The room is orderly enough, which is to say that nothing in it yet admits the disorder from which it has been assembled. Dispatch cases are stacked where they can be reached, maps folded in the proper sequence, letters arranged in separate piles according to urgency rather than sentiment, and still the place feels crowded by earlier versions of itself, by ice, by canvas, by the damp smell of wool thawing near a stove, by men watching me for the shape of my voice before they trust their own nerves. London calls it aftermath because London always prefers that a thing which did not end cleanly should be spoken of as though it had. I know better. What they call aftermath is merely the next condition into which the previous one has hardened. The Endurance did not conclude when the ship went under, nor when the James Caird grounded on South Georgia, nor when the men were counted and brought home. It entered another form, one more difficult in some respects because it took place among committees, recollection, appetite, and the vulgar neatness with which a public trims cost away from survival until only example remains.

They remember the boats, the pressure ridges, the march, the sickly patience of the Weddell Sea, the faces rimed with frost, the little jokes by which a man keeps another from noticing too early what fear is doing to him. They remember loyalty because loyalty flatters those who hear of it later. They remember leadership because leadership, once detached from hunger and uncertainty, can be applauded safely in a warm room. What does not survive into the polished version is the far less agreeable business by which one keeps twenty-seven minds from separating under strain while one’s own mind, deprived of sleep and privacy and the ordinary relief of error, must continue not simply to act but to interpret each collapse as a change in conditions to be used. That is the real labour, and because it cannot be displayed with a flag or a photograph, it is the first thing legend removes.

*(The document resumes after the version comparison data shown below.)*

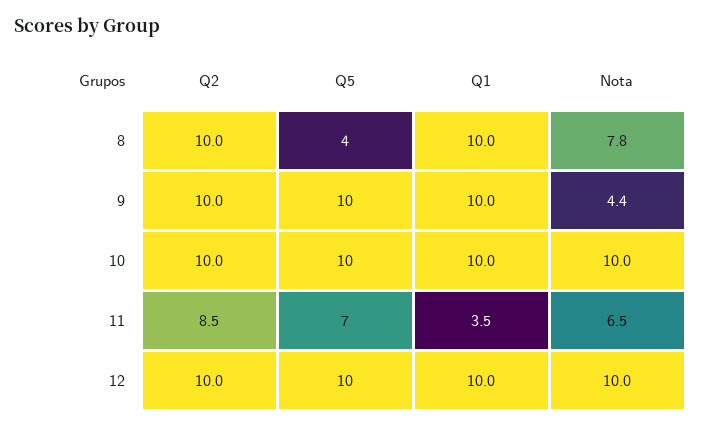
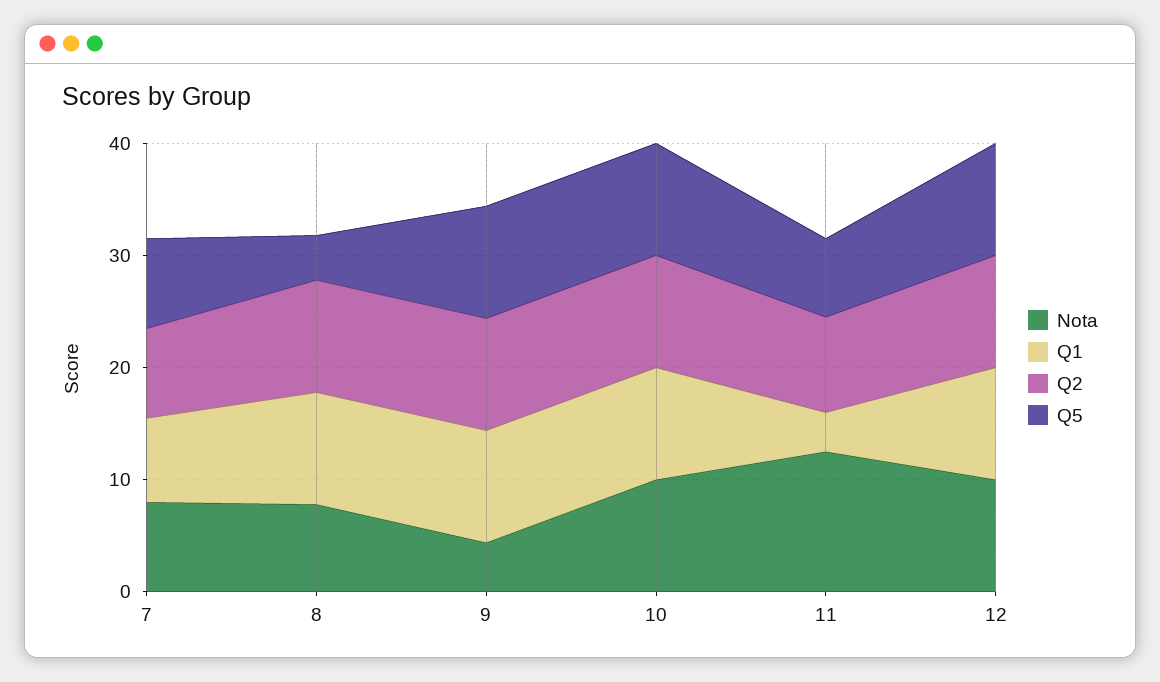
Nota, 11: 6.5 -> 12
Nota, 7: none -> 8
Q1, 7: none -> 8
Q2, 7: none -> 8
Q5, 7: none -> 8

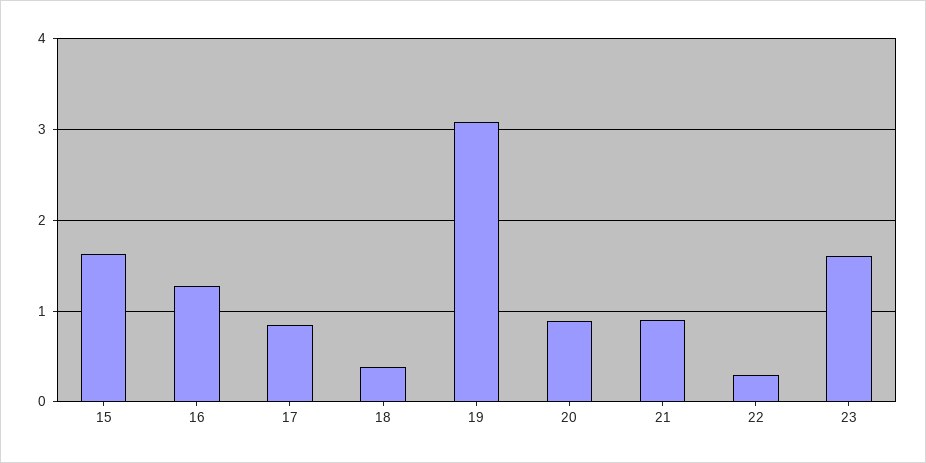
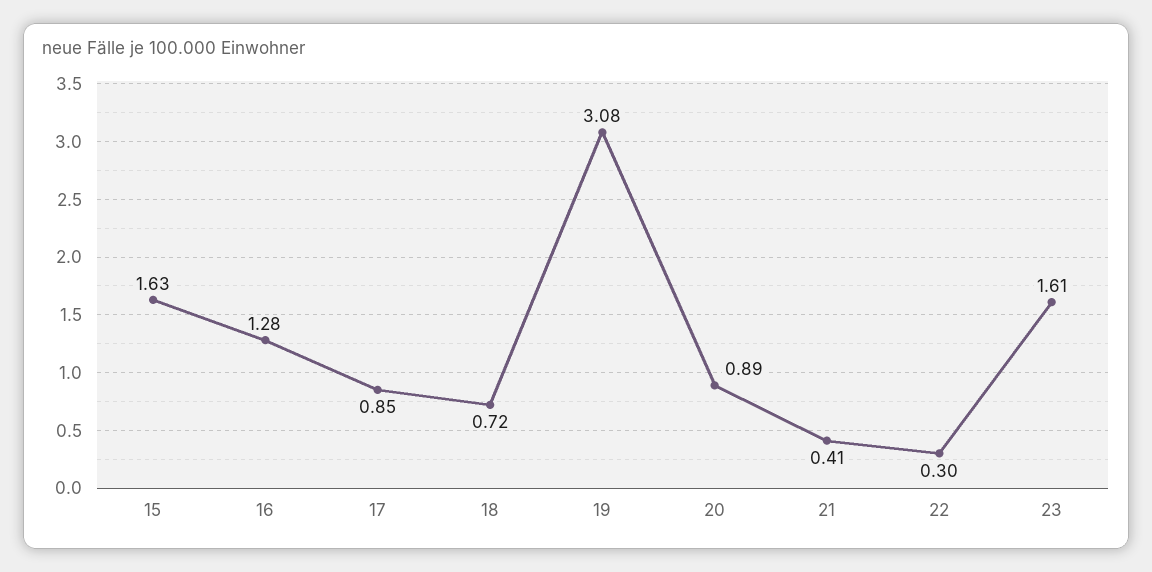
18: 0.4 -> 0.72
21: 0.9 -> 0.41

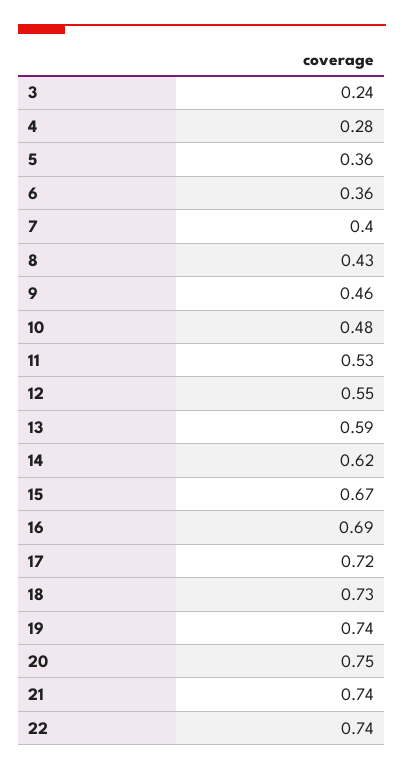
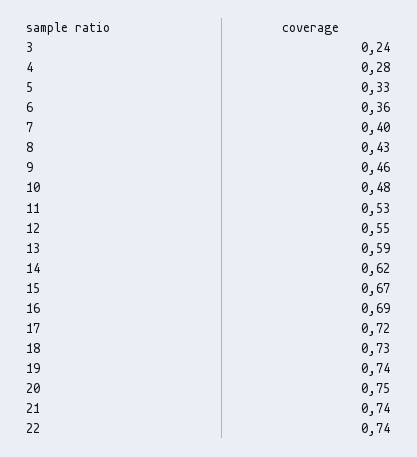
5: 0.36 -> 0.33

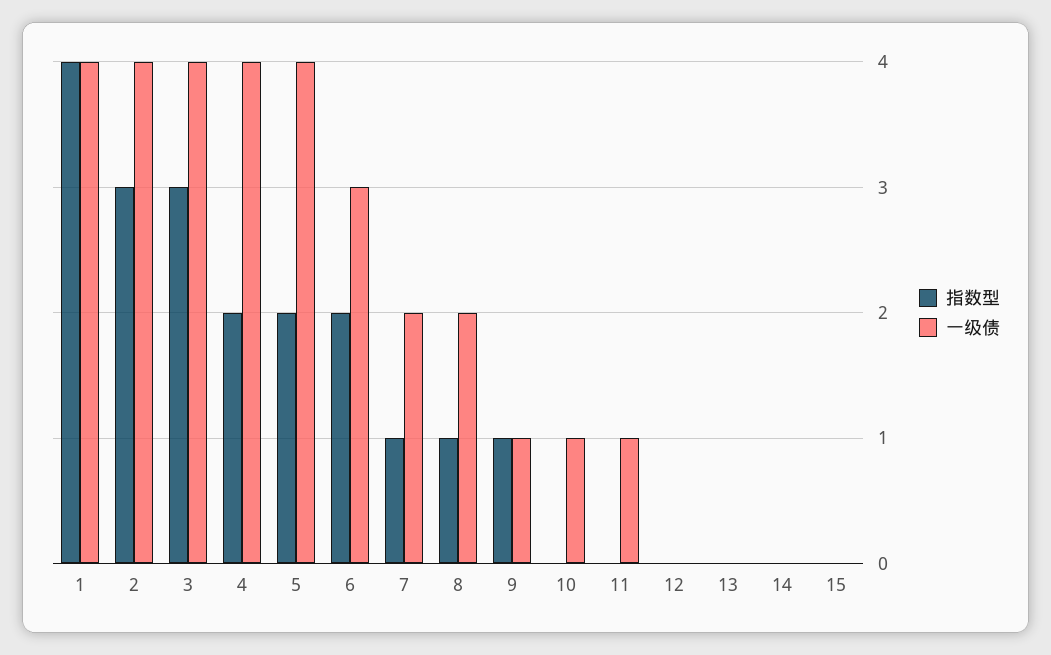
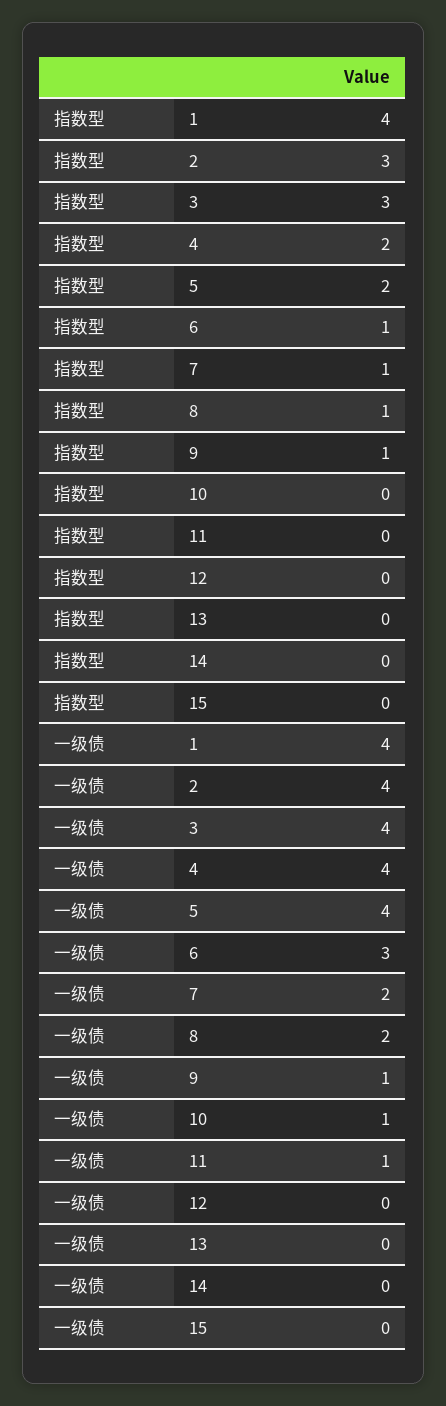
指数型, 6: 2 -> 1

I feel the body object more often now. The cold settles in the chest long after the fire has done what it can. The hand complains at the first page, as if the account should be abridged in deference to wear. Telegrams remain unopened for an hour, sometimes two. Men mistake this for reluctance or fatigue when often it is only a necessary staging of things, an insistence that if the next movement is to be made it must issue from a room in which I have first arranged what the last movement became. There is talk again of departure, of ships, of backing, of another southern design under another name, and I hear in those voices the old assumption that one begins again only when what came before has failed or been completed. That is not how life works, nor command. A wreck is not an ending if men come out of it changed into a stronger instrument. Disaster is only ambition after the world has had its say. If I do not put this down before I go, others will keep the drama and lose the transformation, and I have not spent my life forcing shape from pressure merely to have the most exact part of it filed away as anecdote. The anecdote satisfies the listener. The transformation is what matters to the man who carried it, and the man who carried it is the only one in a position to set it down with the necessary precision.